Thanks for the reply Paul. That's kind of what I thought ... trickle charge. Not something I'd want to do with a generator. I'll have to find a good quality charger.	Now pardon my ignorance here but let's say you had a dual 12 volt battery system. Can you use that external charger to charge both at once and if so, is it necessary to disconnect the batteries from the OB before charging?


----------



## NDKoze (Jan 5, 2011)

You didn't mention what year your new camper is.

What has already been said is true about adding a hitch to the bumper of an Outback. However, if it is a 2011 10th Anniversary edition, they all include a hitch/frame mounted Class 1 (1 1/4") hitch with 250lb capacity. It is not meant to tow anything, but should satisfy most bike racks and or hitch racks as long as you don't go over the 250lb capacity.


----------



## clarkely (Sep 15, 2008)

Congrats and welcome!! love the floor plan


----------



## willingtonpaul (Apr 16, 2010)

AK or Bust said:


> not that efficient at all. it would most likely take 12-18 hours min. it is better to plug a battery charger into the genset and put the charger on the battery....learned that trick from a buddy i camp with. the onboard charger is not efficient at all really.


Thanks for the reply Paul. That's kind of what I thought ... trickle charge. Not something I'd want to do with a generator. I'll have to find a good quality charger.	Now pardon my ignorance here but let's say you had a dual 12 volt battery system. Can you use that external charger to charge both at once and if so, is it necessary to disconnect the batteries from the OB before charging?
[/quote]

i know you don't have to disconnect the batteries to charge them. i have never tried to charge two 12V batteries wired in parallel. but i would think that positive to the positive out to the trailer, and negative to the negative that is grounded to the trailer, and you are charging them at the same time. i am sure others with more experience will chime in, or you can post another topic.....

i have always just charged ONE 12V. but this season, i am upgrading to tow 6V trojan T-145's wired in series, with a 120W portable solar panel w/integrated charge controller, using the genset and charger only for backup for that.....


----------



## CdnOutback (Apr 16, 2010)

You can charge both 12 volt batteries in parallel. Connect the positive cable to the positive post on battery #1 and the negative cable to the negative on battery #2. Current flows the path of least resistance and this way it will flow through both batteries an equal amount.


----------



## sunnybrook29 (Oct 7, 2009)

You say " dual " 12 volts , I assume that you mean two twelve volt batts , wired poss to poss and neg to neg ! If so you would charge both at the same time by placing the battery charger connectors on any poss and any neg . " Dual some times imply something different !
The batts should be of the same kind and age/condition .


----------



## Oregon_Camper (Sep 13, 2004)

Pictures make it much easier.


----------

> _Data segment_
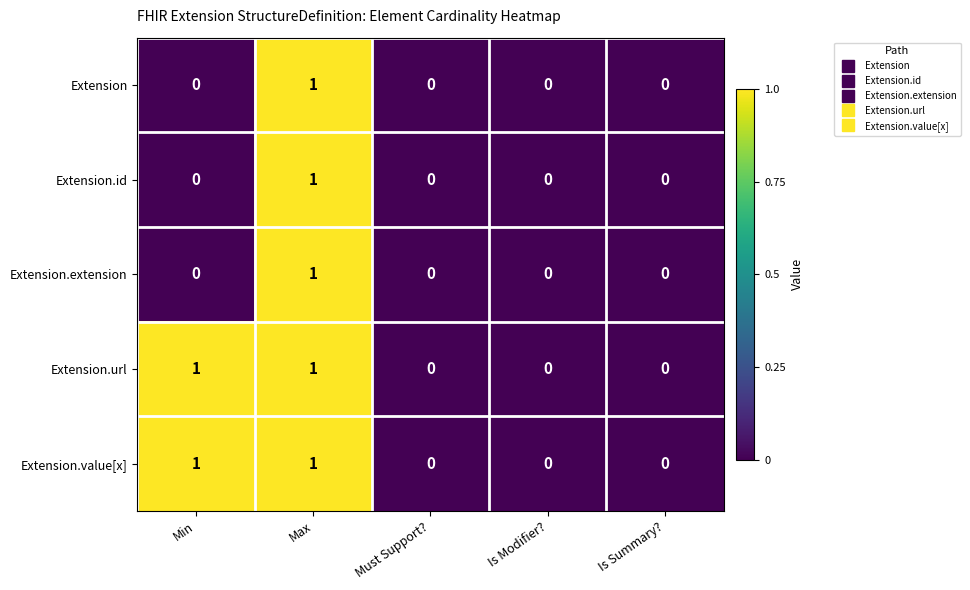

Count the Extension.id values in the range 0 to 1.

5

> _Exercise objective_
In the forum thread on camper hitches and battery charging, what capacity is given for the hitch included on every 2011 10th Anniversary edition?

> _Your solution_
250 lb